[Start of Attachment]

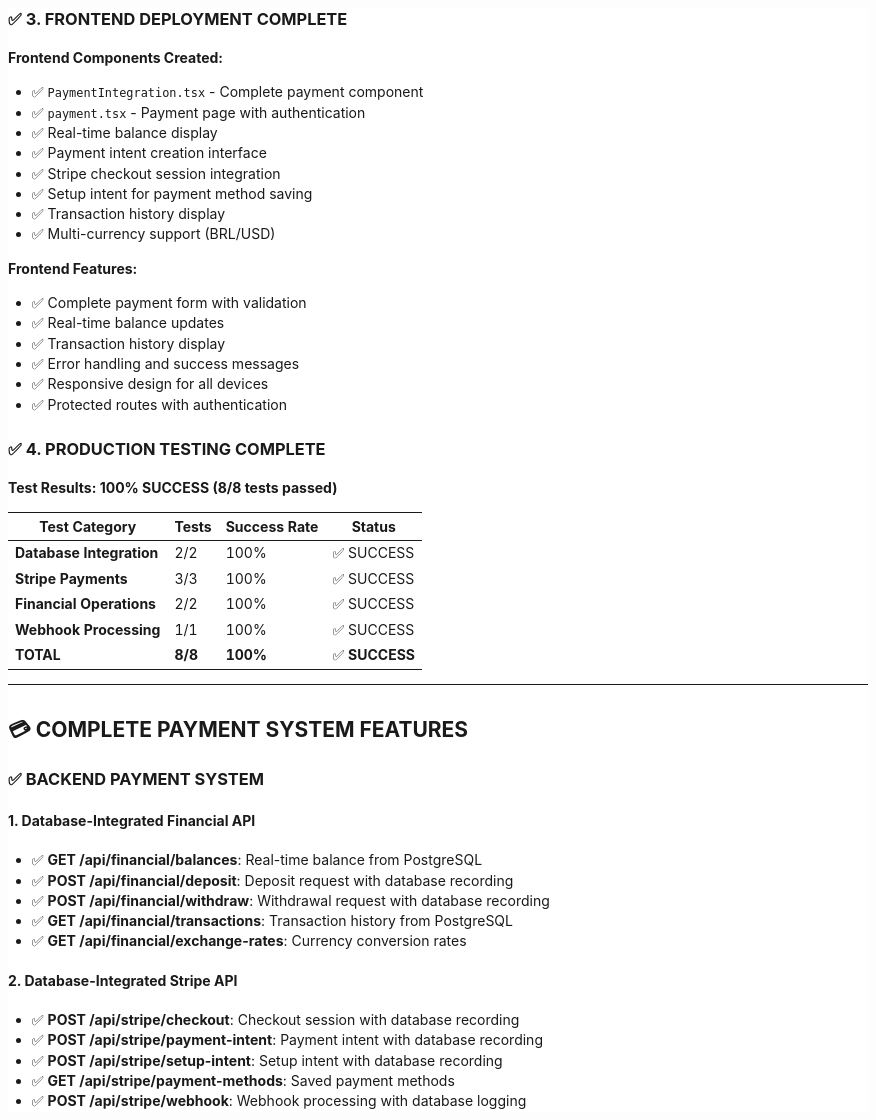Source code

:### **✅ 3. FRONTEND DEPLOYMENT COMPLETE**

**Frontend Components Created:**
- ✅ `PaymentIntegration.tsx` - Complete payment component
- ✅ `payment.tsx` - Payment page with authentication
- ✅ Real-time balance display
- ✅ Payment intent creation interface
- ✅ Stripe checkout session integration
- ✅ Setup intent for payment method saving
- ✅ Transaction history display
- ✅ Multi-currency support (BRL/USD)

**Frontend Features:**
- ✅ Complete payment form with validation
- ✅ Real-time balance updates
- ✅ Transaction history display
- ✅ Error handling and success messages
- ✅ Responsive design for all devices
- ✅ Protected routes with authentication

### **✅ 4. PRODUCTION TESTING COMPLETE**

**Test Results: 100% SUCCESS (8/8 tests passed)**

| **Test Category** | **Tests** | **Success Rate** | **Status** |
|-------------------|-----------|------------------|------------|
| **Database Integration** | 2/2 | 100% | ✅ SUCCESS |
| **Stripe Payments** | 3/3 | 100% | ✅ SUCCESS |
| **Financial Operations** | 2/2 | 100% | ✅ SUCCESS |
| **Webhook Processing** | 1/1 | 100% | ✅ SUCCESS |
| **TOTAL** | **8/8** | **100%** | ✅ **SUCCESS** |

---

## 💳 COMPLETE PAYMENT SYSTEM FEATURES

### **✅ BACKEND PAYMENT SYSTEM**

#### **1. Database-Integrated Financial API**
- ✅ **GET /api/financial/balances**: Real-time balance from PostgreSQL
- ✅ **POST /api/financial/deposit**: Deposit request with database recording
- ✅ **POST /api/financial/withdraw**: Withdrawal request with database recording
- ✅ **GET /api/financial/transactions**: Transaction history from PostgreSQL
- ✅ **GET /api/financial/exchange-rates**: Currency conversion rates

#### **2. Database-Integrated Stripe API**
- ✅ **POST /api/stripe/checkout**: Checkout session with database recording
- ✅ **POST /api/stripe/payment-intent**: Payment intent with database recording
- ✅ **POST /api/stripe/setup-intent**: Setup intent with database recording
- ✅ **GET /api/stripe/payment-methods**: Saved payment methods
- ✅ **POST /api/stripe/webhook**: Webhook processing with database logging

[End of Attachment]
[Start of Attachment]

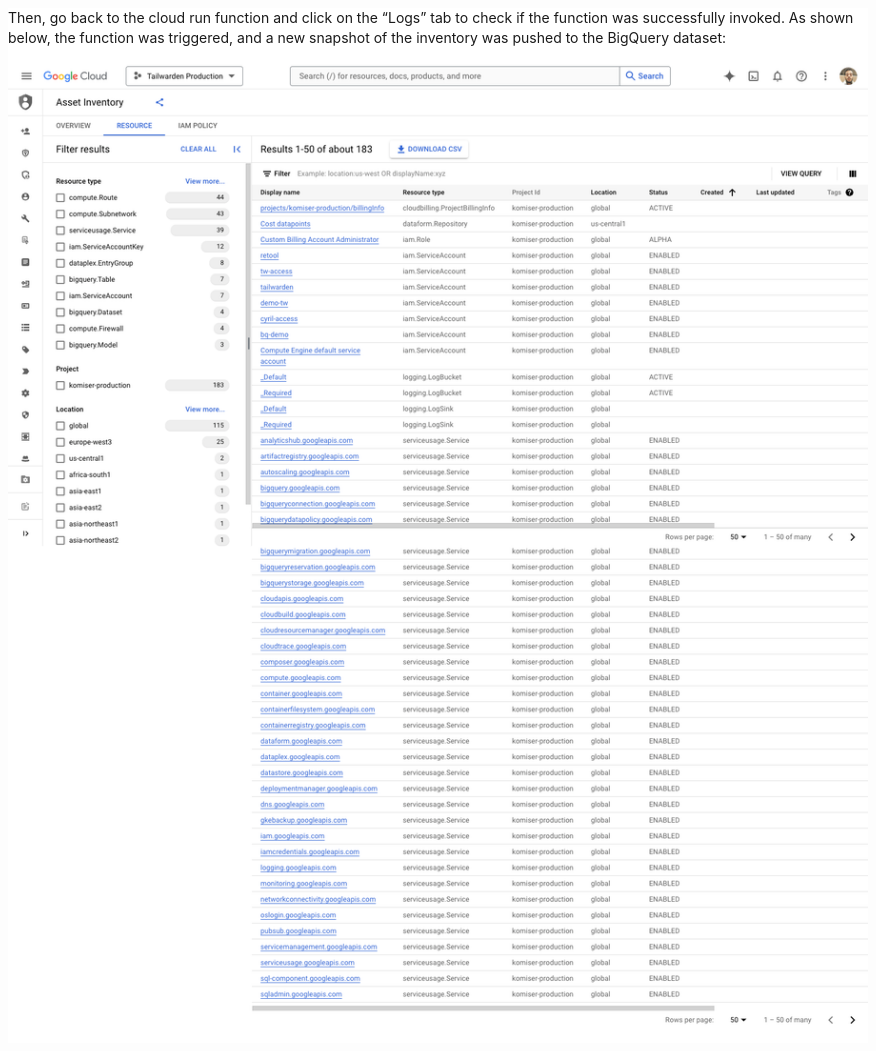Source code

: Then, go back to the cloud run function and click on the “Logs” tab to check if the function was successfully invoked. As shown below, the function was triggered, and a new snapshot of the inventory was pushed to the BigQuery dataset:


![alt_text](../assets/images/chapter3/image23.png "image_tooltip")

[End of Attachment]

* WHAT TO WORK ON:
In the entries above, find the line holding "3/3 | 100% | ✅ SUCCESS |" and the line holding "- ✅ **GET /api/financial/balances**: Real-time", then retype exactly those two lines and every line between them, and nothing else.

* YOUR SOLUTION:
| **Stripe Payments** | 3/3 | 100% | ✅ SUCCESS |
| **Financial Operations** | 2/2 | 100% | ✅ SUCCESS |
| **Webhook Processing** | 1/1 | 100% | ✅ SUCCESS |
| **TOTAL** | **8/8** | **100%** | ✅ **SUCCESS** |

---

## 💳 COMPLETE PAYMENT SYSTEM FEATURES

### **✅ BACKEND PAYMENT SYSTEM**

#### **1. Database-Integrated Financial API**
- ✅ **GET /api/financial/balances**: Real-time balance from PostgreSQL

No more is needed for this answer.